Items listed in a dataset
_ _ _ _ _ _ _

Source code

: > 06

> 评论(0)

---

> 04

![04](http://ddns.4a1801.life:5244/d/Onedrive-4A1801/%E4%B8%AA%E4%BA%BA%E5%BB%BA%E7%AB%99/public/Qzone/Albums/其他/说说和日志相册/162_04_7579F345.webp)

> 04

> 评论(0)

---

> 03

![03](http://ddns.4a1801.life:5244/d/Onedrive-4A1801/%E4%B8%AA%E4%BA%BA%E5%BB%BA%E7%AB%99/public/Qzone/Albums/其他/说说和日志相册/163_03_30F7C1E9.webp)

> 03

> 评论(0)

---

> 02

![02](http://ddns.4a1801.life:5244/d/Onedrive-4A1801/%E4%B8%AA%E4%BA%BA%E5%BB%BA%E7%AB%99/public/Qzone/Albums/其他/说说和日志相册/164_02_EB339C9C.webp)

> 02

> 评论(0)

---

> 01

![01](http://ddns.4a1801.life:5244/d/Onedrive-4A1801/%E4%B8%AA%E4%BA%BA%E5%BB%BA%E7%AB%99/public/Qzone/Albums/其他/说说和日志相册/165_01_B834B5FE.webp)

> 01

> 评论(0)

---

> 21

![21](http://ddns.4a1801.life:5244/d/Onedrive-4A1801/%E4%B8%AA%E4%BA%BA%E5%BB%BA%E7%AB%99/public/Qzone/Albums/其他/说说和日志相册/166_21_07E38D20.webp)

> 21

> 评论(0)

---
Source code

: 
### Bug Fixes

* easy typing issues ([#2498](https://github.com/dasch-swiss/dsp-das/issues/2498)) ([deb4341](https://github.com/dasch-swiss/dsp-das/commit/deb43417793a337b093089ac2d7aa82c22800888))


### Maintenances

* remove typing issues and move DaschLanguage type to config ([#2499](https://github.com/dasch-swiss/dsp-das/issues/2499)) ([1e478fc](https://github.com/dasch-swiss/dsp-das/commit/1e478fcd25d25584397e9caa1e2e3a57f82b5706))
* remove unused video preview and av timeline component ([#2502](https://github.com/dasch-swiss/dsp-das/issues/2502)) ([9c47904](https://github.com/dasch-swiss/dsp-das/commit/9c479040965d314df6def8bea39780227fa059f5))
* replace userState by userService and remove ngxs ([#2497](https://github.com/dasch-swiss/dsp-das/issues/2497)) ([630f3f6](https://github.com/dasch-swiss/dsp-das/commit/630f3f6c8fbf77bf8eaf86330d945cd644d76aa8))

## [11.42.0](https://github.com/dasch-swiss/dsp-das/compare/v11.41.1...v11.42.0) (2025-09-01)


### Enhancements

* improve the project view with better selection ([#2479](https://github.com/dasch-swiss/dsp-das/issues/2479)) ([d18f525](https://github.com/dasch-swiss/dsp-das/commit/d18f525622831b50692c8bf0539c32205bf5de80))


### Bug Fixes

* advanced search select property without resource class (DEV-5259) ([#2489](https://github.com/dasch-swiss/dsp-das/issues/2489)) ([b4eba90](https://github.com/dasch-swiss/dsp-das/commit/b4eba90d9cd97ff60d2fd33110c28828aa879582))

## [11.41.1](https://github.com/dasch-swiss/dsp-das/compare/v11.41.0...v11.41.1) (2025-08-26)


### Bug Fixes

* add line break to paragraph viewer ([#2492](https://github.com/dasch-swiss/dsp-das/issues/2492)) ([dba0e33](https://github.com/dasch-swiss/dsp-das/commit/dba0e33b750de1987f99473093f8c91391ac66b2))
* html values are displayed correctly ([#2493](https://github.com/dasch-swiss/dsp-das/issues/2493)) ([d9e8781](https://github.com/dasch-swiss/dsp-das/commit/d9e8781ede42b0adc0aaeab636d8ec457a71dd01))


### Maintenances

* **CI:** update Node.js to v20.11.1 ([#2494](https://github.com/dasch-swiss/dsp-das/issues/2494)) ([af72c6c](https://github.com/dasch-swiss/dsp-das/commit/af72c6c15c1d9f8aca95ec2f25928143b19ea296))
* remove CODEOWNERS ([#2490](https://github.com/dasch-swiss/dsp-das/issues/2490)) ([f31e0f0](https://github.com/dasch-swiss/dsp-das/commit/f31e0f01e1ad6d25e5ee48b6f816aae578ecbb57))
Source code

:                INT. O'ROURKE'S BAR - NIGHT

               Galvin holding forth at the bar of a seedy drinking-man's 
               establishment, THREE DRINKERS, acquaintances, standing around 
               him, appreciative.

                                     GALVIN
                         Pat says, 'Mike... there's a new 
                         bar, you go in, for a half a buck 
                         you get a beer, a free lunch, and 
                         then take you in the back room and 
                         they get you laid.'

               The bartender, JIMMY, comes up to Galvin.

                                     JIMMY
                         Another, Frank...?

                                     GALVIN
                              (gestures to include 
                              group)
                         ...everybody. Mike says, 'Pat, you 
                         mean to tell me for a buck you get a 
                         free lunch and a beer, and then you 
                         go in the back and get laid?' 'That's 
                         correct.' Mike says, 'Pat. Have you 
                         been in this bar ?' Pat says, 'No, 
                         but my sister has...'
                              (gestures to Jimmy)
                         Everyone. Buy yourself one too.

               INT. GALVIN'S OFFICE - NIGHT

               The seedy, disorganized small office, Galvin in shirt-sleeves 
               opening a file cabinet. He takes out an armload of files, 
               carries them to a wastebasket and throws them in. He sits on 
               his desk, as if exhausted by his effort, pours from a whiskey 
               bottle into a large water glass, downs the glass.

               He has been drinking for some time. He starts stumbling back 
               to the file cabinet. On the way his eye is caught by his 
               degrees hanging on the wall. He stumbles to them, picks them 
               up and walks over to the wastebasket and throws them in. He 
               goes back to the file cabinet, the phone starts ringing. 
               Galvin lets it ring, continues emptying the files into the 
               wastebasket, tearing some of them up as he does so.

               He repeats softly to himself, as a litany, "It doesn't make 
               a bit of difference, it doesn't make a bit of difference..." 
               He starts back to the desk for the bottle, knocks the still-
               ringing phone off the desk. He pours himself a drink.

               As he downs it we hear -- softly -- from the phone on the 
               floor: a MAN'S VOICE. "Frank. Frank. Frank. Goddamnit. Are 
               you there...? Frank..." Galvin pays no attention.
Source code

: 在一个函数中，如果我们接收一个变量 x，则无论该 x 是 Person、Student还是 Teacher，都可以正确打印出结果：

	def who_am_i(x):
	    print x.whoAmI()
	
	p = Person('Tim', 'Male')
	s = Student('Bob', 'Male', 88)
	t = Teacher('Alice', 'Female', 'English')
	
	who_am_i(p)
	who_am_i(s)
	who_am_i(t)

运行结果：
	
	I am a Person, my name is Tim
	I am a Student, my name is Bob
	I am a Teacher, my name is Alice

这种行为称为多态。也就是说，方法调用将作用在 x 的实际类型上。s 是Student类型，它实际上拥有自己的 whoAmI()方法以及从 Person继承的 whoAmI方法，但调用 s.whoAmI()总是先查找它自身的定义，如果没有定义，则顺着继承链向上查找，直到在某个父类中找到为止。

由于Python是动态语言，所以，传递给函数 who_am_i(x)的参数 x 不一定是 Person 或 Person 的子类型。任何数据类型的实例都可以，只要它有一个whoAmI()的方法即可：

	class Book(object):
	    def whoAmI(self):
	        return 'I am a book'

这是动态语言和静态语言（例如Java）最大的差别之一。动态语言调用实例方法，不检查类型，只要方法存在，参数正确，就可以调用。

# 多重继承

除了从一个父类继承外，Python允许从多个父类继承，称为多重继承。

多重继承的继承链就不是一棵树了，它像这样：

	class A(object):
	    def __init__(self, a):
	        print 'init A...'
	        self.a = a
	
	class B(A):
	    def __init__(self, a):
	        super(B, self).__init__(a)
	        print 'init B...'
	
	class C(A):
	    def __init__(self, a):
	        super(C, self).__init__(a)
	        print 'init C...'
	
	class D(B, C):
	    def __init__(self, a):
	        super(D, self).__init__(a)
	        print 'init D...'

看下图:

_ _ _ _ _ _ _

Find every line in the records above that contains the word "pours", and copy each one.

▶ [SOLUTION FOR THIS EXERCISE]:
               his desk, as if exhausted by his effort, pours from a whiskey 
               ringing phone off the desk. He pours himself a drink.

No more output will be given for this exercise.